Dead Men Tell Tales: The Graves of the Brothers Grimm


October 27, 2014 — The melancholy German Autumn rested heavily on the leaf-strewn paths as I walked among dark tombs and stones with epitaphs in a language I could not read. I had walked two miles alone through a foreign city to get to this graveyard. I had nothing pressing to get to afterward, no reason to hurry. Every Autumn we look for those certain, special moments where time and memory, mood and nature all coalesce into a feeling that the English language has no word for. I felt it in that moment, the moment I was looking for the graves of the Brothers Grimm.


Jacob and Wilhelm Grimm were 19th century folklorists who made a life’s work out of codifying a canon of German fairy tales, introducing the entire world to a set of stories that we’ve been retelling and using as templates for new stories ever since. They gave us Cinderella and Little Red Riding Hood, Rumpelstiltskin and Snow White, Rapunzel and Sleeping Beauty, Hansel and Gretel. So many more and so much more. They gave us fantasy and nightmare, innocence and violence, adventure and menace. They helped us realize the importance of story in our and our children’s lives. And they just had great names. The Brothers Adlersflügel wouldn’t have had the same ring.

Jacob was born in 1785, Wilhelm the very next year, both in the town of Hanau, Germany. Most of their lives were spent together in academia, and they published the first edition of Grimm’s Fairy Tales in 1812. Both died about four years apart, in 1863 and 1859, respectively, and were buried in Alter St.-Matthäus-Kirchhof in Berlin.


Alter St.-Matthäus-Kirchhof dates back to 1856. Its most peculiar feature is its cemetery café, set just inside the graveyard’s large, ivy-covered front gates. The café is tiny and almost anonymous, no more than a shed, really, with a few tables set out front. It is, I now realize, what every single cemetery in the hundreds of cemeteries I’ve ever visited in my life has lacked. A map near the entrance pointed out all the graves of note, including that of the Grimms, although thankfully I missed it at first.

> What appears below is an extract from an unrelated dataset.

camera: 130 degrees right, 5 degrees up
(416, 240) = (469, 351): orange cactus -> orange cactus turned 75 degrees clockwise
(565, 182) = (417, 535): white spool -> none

Because without knowing where they were buried, I wandered the relatively small cemetery at random, kicking through piles of leaves, scrutinizing funerary art flourishes. Generally just trying to make the moment last as long as possible. At one point I stopped in front of berobed female figure in white marble. Behind her, against a black-clouded sky backdrop, was a golden eye set inside a triangle, which in turn was set inside a sun. I don’t know how long I stood there trying to discern the significance of the sigil, but I was eventually broken from my reverie when two men in work clothes approached carrying tools.


They lifted a hidden (to me, at least) door at the base of the figure and disappeared down a ladder into a large crypt below with the everydayness of a paper-pusher sitting down at his cubicle and turning on his computer. I could hear them clattering their implements down there while talking to each other in German, the sounds echoing off the crypts as they performed their subterranean tomb maintenance.


Eventually, I made it back to the entrance, found the map and the location of the graves I was looking for, and headed directly there with the sureness of a man who had just gotten to know the place. The Brothers Grimm are buried adjacent to each other, two of a set of four simple tall columns of black marble. The other two belong to Rudolph and Herman Grimm, Wilhelm’s sons. Other Brothers Grimm. At the base of Wilhelm’s grave someone had left children’s drawings.


I was certainly influenced by the sense of the season and the men whose graves I was there to visit. Because as I left, I felt the cemetery would have been perfect as the setting for a dark German fairy tale. One about a sister and brother who visit the graveyard to see the graves of their dead parents, get enticed and trapped inside a crypt by a marble woman and then are able to escape through tunnels of rotting bodies to find a couple of workmen to help them smash the marble woman with hammers. The moral of the story wouldn’t matter so long as Disney turned it into a movie.